It is sometimes hard to yawn when it comes to cyber catastrophes and predictions of global internet meltdown, but the latest round of clashes in the global internet backyard has some experts worried. This is exactly what has been happening for a week, with London and Geneva based Spamhaus waging a battle against a DDoS (distributed denial of service) attack from Dutch hosting company Cyberbunker.
It seems so childish, which is what you expect when you start surrendering conventional battlegrounds to adolescents. With names like Spamhaus and Cyberbunker, the teenagers are running riot with their lingo and their barely pubescent attitudes riddled with angst and acne.
Victims in the battle – a term to be used advisedly – have included Netflix and an assortment of other famed websites, though one can’t help but get the feeling that there is much in the way of gong, and little in the way of dinner here. What seems to be happening is a gang land battle between computer nerds rather than any meaningful confrontation.

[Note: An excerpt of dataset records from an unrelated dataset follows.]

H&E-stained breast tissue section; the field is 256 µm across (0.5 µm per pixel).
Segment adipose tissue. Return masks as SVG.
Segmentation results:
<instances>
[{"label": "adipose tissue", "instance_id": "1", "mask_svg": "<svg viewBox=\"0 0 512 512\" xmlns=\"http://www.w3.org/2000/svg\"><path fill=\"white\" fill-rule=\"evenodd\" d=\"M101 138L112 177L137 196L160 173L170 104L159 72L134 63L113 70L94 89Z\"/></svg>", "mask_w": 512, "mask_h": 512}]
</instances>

Suggestively, Spamhaus makes its business battling those naughty unwanted messages that make their curving way into an email account. The way it does so is through blacklisting servers it believes are responsible for the heinous activity, meaning that you will be free from such emails as, “Mr Wong has a business offer for you.” Blacklisting does come at a price, as it might involve cutting another company’s grass.
Some companies responsible for hosting servers do take offence, which is exactly what Cyberbunker did when it made it to Spamhaus’s naughty list. It would seem that the sin of Cyberbunker was its libertarian approach to hosting websites, more or less everything bar terrorism-related activities and child pornography.

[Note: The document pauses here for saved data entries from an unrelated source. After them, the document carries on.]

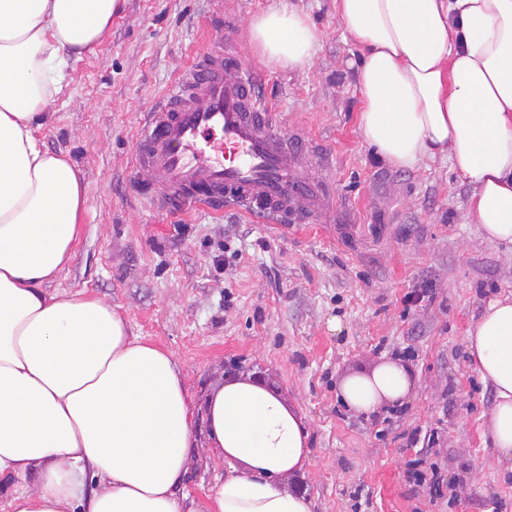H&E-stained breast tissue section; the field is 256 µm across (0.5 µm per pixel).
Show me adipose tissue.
Segmentation results:
<instances>
[{
	"mask_svg": "<svg viewBox=\"0 0 512 512\" xmlns=\"http://www.w3.org/2000/svg\"><path fill=\"white\" fill-rule=\"evenodd\" d=\"M121 0H0V493L10 512H182L196 414L229 469L205 512H311L283 480L308 456L297 413L254 380L215 385L196 406L171 353L133 336L99 299L50 291L72 260L86 209L82 176L36 136L68 59L94 51ZM361 56L367 143L396 168L447 156L472 189L482 238L512 244V0H338ZM280 67L311 64L308 16L252 24ZM466 352L494 395L484 426L512 459V298L488 301ZM414 386L394 359L343 377L372 415ZM35 490H28V481ZM93 491H86V482Z\"/></svg>",
	"mask_w": 512,
	"mask_h": 512,
	"instance_id": "obj_1",
	"label": "adipose tissue"
}]
</instances>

The opening shots were then fired, with Spamhaus being attacked by a DDoS comprising a heavy 300 gigabits per second, a staggering amount when one considers it is three times that needed to take down government sites. Similar attacks against bank sites tend to be in the order of 50 Gbps. According to Cyberbunker’s Sven Olaf Kamphuis, Spamhaus had become something of a self-appointed dictator in cyberspace, a moral policeman determining “what goes and does not go on the internet.”
Computer analysts have been keen to see the fall out from this cyber skirmish as something of considerable magnitude. According to Arbor Networks, a firm that earns its bread with protective programs against DDoS attacks, it was one of the biggest attacks on record. “The largest DDoS attack that we have witnessed prior to this was in 2010 which was 100 Gbps,” claimed the company’s director of security research Dan Holden (BBC, Mar 28).

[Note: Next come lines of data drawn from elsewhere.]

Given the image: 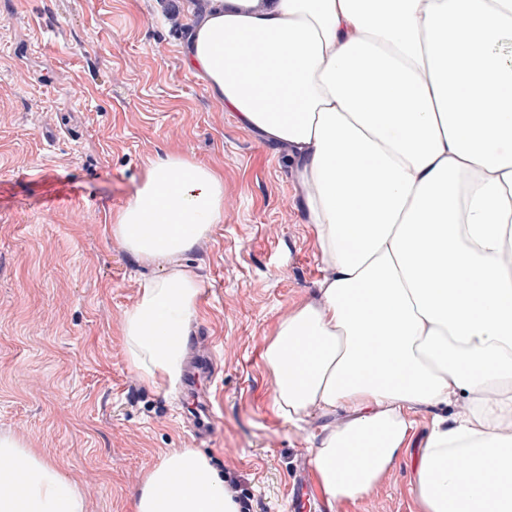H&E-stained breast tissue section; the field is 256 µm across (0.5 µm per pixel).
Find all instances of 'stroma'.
I'll return each mask as SVG.
<instances>
[{
    "label": "stroma",
    "instance_id": "1",
    "mask_svg": "<svg viewBox=\"0 0 512 512\" xmlns=\"http://www.w3.org/2000/svg\"><path fill=\"white\" fill-rule=\"evenodd\" d=\"M205 0H0V435L54 464L87 512H134L146 473L175 449L205 454L252 496L290 512L311 434L279 417L264 350L320 277L288 151L242 129L186 64ZM176 154L224 176V221L180 256L200 284L191 336L222 346L201 382L209 438L180 424L183 389L130 368L123 321L164 275L112 236L150 160ZM412 459L369 496L324 512H420Z\"/></svg>",
    "mask_w": 512,
    "mask_h": 512
}]
</instances>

The response from such news outlets as the BBC was dramatic. “Global internet slows after ‘biggest attack in history,’” seemed melodramatic, but it was based on the accounts of specialists keen to impress audiences about gloomy prospects. Professor Alan Woodward of University of Surrey was happy to add to the image of global internet paralysis. “If you imagine [the internet] as a motorway, attacks try and put enough traffic on there to clog on and off ramps.” In this case, the traffic was so heavy, jams were likely.
Oddly enough, the portents of calamity have barely been registered by users and consumers of the internet. Hardly anyone has actually noticed a more than usual sluggishness in services, and organisations monitoring the state of the internet found “zero evidence of this Dutch conflict spilling over into our online backyards” (The Guardian, Mar 28).
A more traditional approach, as reported in the Washington Post (Mar 28) would be to sever the internet cables altogether, an attempt of which was recently made by divers against Telecom Egypt.
Spamhaus claims that the attacks have been contained, and it has supporters from numerous large companies (Google, for one) that have an interest in spam filters. The “slowing” has, for that reason, been far from noticeable. This would suggest that organisations like Spamhaus can withstand major attacks, while many governments and banks are incapable of doing the same, at least for now.
A redistribution of power has taken place before our very noses (and mouses), and the cyber teams in the employ of the state should start taking note. The question here is what they should be guarding against. This, according to Joseph Farah’s G2 Bulletin, is already being done in the US. General Keith Alexander, head of Cyber Command at the Pentagon, claims that 100 cyber teams are at work defending mainly military networks.
Even given this cautionary note, when the proof comes out of this overdone pudding, we might find that this entire episode had less to do with cyber disruption than public relations. One can, at least for the moment, place orders via Amazon with comfort.